Par ailleurs, la SA PACIFICA ne justifie pas du montant demandé, alors que selon le rapport d’expertise communiqué en pièce numéro 5, la valeur du véhicule C avant sinistre s’élève à 6.000 euros et après sinistre à 1.200 euros. Le montant des réparations du véhicule endommagé s’élève à 5.297 euros et la valeur conventionnelle dudit véhicule à 9.000 euros.
Le rapport mentionne que le propriétaire du véhicule, soit Madame [O], a accepté de céder son véhicule à PACIFICA.
A considérer que le tribunal soit saisi d’une demande d’indemnisation des préjudices matériels subis par le véhicule C , pris en charge par l’assureur du véhicule A, la SA PACIFICA ne justifie par aucune pièce de cette cession ni de son coût, le rapport communiqué n’étant pas une preuve suffisante.
Pour l’ensemble de ces motifs, elle sera déboutée de toutes ses demandes.
Sur la demande de dommages et intérêts
L’octroi de dommages et intérêts pour résistance abusive nécessite la preuve que la personne en cause a résisté à la demande de mauvaise foi, dans l’intention de nuire ou avec une légèreté blâmable assimilable au dol.
En l’espèce, la SA PACIFICA, qui succombe en son action, ne rapporte pas la preuve d’un tel comportement de la part de la SAS BENZ AUTO 13, de sorte qu’elle sera déboutée de sa demande de ce chef.
Sur les autres demandes
Conformément à l’article 696 du code de procédure civile, la SA PACIFICA, partie succombante, sera condamnée aux entiers dépens de la présente procédure.

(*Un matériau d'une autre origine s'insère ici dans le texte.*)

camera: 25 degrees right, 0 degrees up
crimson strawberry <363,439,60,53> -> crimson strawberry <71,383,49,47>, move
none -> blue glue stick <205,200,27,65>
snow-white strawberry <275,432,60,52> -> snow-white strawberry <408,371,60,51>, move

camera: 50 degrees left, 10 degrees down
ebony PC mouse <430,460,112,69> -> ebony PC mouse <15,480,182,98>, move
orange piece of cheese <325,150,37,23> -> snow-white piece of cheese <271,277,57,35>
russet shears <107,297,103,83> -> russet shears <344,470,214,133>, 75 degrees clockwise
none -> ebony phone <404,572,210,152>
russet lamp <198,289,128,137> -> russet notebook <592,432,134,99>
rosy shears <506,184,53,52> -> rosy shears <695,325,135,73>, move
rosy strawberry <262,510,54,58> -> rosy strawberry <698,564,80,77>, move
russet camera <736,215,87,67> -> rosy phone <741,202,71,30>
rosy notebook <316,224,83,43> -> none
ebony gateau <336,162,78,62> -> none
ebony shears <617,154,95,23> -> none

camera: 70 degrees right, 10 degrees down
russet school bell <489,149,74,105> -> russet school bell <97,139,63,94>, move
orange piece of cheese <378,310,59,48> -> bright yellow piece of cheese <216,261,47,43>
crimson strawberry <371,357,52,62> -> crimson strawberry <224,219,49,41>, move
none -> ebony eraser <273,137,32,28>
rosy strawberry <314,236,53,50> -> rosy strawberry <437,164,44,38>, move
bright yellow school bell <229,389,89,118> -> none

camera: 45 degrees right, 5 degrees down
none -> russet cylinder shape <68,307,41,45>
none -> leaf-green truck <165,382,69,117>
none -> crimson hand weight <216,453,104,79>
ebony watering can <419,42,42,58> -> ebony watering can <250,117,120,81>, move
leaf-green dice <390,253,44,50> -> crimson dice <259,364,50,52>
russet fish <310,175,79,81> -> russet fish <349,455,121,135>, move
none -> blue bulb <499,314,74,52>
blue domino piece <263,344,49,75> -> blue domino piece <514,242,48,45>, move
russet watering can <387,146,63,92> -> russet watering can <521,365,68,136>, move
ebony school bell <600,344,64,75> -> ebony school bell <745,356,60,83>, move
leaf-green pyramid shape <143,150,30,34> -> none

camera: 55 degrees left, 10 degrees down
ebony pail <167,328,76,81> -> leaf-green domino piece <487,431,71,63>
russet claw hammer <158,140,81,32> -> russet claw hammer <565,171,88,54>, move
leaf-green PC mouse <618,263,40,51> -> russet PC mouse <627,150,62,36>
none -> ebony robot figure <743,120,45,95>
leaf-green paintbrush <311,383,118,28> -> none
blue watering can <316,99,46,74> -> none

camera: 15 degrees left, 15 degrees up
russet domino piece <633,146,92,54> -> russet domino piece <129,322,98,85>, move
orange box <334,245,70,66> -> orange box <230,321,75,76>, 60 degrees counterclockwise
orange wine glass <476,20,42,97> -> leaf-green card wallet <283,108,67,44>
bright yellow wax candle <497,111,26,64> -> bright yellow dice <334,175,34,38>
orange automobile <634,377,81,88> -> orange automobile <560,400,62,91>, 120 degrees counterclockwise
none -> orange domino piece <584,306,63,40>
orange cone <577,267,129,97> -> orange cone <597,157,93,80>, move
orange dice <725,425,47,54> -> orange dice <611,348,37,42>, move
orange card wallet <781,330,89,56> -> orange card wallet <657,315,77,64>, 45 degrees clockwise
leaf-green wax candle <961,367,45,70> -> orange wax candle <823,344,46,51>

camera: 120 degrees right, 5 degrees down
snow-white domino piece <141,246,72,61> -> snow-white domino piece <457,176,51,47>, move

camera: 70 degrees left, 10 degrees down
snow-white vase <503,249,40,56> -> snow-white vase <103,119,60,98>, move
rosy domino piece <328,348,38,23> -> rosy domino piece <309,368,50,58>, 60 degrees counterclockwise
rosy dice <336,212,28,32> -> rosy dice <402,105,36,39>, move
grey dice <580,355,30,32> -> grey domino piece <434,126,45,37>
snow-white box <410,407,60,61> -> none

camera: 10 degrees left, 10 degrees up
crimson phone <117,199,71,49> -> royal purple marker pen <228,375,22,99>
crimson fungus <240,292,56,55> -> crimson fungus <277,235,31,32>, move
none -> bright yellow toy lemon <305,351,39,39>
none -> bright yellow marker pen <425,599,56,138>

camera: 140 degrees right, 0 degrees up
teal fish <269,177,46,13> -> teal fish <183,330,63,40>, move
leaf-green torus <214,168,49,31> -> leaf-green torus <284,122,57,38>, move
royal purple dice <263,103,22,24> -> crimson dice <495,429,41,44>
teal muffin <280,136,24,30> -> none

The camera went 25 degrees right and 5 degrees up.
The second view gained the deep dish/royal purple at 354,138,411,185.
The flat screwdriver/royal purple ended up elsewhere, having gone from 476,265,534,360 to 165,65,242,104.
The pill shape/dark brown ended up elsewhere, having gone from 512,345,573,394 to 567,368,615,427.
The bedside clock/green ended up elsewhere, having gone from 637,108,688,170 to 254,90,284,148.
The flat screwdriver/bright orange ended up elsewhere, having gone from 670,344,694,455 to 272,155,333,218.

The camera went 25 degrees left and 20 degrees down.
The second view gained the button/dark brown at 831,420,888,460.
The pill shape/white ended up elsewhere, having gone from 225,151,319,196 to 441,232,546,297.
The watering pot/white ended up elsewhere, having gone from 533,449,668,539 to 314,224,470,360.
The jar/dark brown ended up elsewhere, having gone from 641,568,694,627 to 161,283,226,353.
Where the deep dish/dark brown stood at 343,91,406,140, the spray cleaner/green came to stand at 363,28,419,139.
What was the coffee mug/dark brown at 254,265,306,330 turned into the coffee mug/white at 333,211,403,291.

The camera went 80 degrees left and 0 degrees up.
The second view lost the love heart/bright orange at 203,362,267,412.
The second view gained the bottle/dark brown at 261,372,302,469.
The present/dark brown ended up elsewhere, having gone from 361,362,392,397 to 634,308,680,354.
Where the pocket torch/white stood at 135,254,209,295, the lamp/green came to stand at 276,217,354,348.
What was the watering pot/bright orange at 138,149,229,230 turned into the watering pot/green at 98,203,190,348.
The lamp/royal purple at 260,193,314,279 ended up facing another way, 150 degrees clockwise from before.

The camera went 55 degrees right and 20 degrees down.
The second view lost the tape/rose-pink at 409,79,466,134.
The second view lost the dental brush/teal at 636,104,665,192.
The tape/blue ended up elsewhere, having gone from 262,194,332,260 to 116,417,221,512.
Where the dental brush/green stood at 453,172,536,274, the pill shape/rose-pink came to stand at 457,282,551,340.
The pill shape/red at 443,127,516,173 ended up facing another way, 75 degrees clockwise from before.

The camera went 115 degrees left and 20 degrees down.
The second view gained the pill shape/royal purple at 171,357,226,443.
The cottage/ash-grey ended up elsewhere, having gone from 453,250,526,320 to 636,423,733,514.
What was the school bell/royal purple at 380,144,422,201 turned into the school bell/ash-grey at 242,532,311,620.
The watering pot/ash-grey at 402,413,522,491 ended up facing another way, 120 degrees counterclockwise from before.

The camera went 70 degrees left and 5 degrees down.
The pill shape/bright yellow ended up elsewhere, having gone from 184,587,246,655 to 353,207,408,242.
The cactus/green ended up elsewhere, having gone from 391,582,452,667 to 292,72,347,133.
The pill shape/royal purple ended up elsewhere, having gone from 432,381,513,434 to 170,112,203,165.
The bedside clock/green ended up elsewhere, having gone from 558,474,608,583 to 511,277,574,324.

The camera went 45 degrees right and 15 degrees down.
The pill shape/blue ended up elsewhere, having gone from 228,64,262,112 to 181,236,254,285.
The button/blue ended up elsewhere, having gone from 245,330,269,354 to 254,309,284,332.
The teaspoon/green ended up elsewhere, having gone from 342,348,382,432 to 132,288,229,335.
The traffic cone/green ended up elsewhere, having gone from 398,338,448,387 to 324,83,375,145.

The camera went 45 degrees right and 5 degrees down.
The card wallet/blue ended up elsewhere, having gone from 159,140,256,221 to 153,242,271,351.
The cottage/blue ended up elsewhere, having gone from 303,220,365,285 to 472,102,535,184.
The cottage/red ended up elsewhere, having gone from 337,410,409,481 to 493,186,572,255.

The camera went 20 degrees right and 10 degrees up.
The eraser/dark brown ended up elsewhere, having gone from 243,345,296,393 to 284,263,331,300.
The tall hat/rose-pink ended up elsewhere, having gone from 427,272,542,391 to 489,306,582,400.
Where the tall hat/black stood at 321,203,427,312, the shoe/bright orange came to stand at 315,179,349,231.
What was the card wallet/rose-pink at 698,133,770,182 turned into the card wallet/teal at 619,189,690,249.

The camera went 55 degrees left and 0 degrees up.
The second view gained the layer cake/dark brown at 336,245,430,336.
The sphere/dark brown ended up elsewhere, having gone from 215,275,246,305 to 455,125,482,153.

Pour ce même motif, elle sera déboutée de sa demande au titre de l’article 700 du code de procédure civile.
Enfin, il convient de rappeler que la présente décision est de plein droit exécutoire par provision, en vertu des articles 514 et suivants du code de procédure civile. Aucun motif n’impose de l’écarter ni de la limiter, d’autant que, compatible avec la nature de l’affaire, elle est nécessaire compte tenu de l’ancienneté des faits.
PAR CES MOTIFS
LE TRIBUNAL,
Statuant par mise à disposition au greffe, par jugement réputé contradictoire, en matière civile ordinaire, en premier ressort, après en avoir délibéré conformément à la loi,
Déboute la SA PACIFICA de toutes ses demandes, y compris au titre des frais irrépétibles et dépens,
Condamne la SA PACIFICA aux entiers dépens,
Rappelle que la présente décision bénéficie de l’exécution provisoire de droit.
AINSI JUGÉ ET PRONONCÉ PAR MISE À DISPOSITION AU GREFFE DE LA DEUXIÈME CHAMBRE DU TRIBUNAL JUDICIAIRE DE MARSEILLE LE SEPT FEVRIER DEUX MILLE VINGT CINQ.